Personal information
- Born: October 1, 1966 (age 59) Teaneck, New Jersey, U.S.
- Listed height: 6 ft 2 in (1.88 m)
- Listed weight: 225 lb (102 kg)

Career information
- High school: Bergen Catholic (Oradell, New Jersey)
- College: Holy Cross
- NFL draft: 1989 (10th round, 255th overall pick)

Career history
- Kansas City Chiefs (1989–1990); Pittsburgh Steelers (1991); New England Patriots (1992);

Career NFL statistics
- Safeties: 1
- Stats at Pro Football Reference

= Rob McGovern =

American football player (born 1966)

Robert Patrick McGovern (born October 1, 1966) is an American former professional football player who was a linebacker in the National Football League (NFL) for the Kansas City Chiefs, Pittsburgh Steelers and New England Patriots. He played college football for the Holy Cross Crusaders.

Raised in Oradell, New Jersey, as one of nine children, McGovern played prep football at Bergen Catholic High School. In college, McGovern was a standout linebacker for Holy Cross during the late 1980s. He earned first-team All-America honors as a senior, in addition to being named the Colonial League Defensive Player of the Year, receiving the George H. "Bulger" Lowe Award and taking home the New England Football Writers Gold Helmet. McGovern was also a two-time first-team All-New England, All-ECAC and All-Colonial League selection. He totaled 443 tackles over the course of his collegiate career, including a school-record 182 tackles as a senior in 1988. McGovern was a part of teams which compiled an overall record of 34–9–1, including three Lambert Cup winners (1986, 1987, 1988), two Colonial League champions (1986, 1987) and the undefeated 1987 squad which was ranked No. 1 in the final NCAA Division I-AA national poll.

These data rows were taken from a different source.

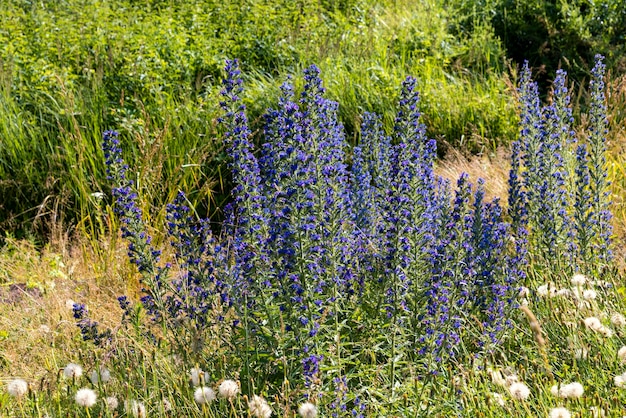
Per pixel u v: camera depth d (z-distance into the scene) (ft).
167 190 24.17
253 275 13.14
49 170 24.31
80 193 23.70
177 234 14.26
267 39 32.14
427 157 16.19
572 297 14.07
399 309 12.93
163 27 31.73
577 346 12.78
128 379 12.80
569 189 19.27
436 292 12.79
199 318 13.97
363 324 13.65
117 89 27.45
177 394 12.62
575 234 18.01
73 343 15.85
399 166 13.25
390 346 12.69
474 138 27.53
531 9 36.58
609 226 16.94
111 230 21.40
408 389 12.25
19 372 14.85
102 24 31.68
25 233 23.52
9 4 34.58
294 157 12.74
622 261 17.26
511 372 12.51
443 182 16.57
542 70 32.35
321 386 11.90
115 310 17.99
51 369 14.25
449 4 39.83
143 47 28.99
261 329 13.02
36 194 24.49
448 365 13.11
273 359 12.65
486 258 14.78
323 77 29.45
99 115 25.99
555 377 12.83
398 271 12.82
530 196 17.33
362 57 31.55
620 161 23.18
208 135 25.16
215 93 27.32
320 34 33.63
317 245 12.78
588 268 16.25
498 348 13.42
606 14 35.14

In the NFL, McGovern played linebacker and special teams in 46 games for the Chiefs, Steelers and Patriots. McGovern started 2 games at linebacker for the Kansas City Chiefs in his first season (1989) and he also led the Chiefs in special teams tackles that same rookie season. In his four NFL seasons, McGovern made a total of 43 tackles on special teams and 25 tackles on defense for 68 career tackles in the NFL. McGovern also blocked one punt against the Dallas Cowboys (1989) and scored a safety.

After retiring from the NFL, McGovern attended Fordham University School of Law and worked as a prosecutor in the New York County District Attorney's office. Following the September 11 attacks, McGovern volunteered to serve on active duty with the United States Army where he deployed to both Afghanistan and Iraq. In Iraq, McGovern prosecuted captured insurgents and foreign fighters in the Central Criminal Court of Iraq. McGovern also served as an Army Judge Advocate and military prosecutor for the U.S. Army's 18th Airborne Corps at Fort Bragg, North Carolina. McGovern prosecuted several capital murder cases and other violent crimes as an Army prosecutor and, in 2012, McGovern was assigned to the Military Commissions with duty in Guantanamo Bay, Cuba where he worked on the case against alleged mastermind of the 9/11 attacks Khalid Sheikh Mohammed and four others. McGovern is also a published author of the book All American: Football, Faith and Fighting for Freedom.

McGovern has two brothers who have professional sports backgrounds as well. McGovern's brother Jim was a member of the PGA Tour from 1991 to 1998. Jim's career year was 1993 when he won one PGA tour event and had two other top-10 finishes. Jim's best finish in a major was a tie for 5th at the 1994 Masters Tournament and he had 14 career top-10 finishes in 386 PGA Tour events. His brother Bill became an NFL and college coach.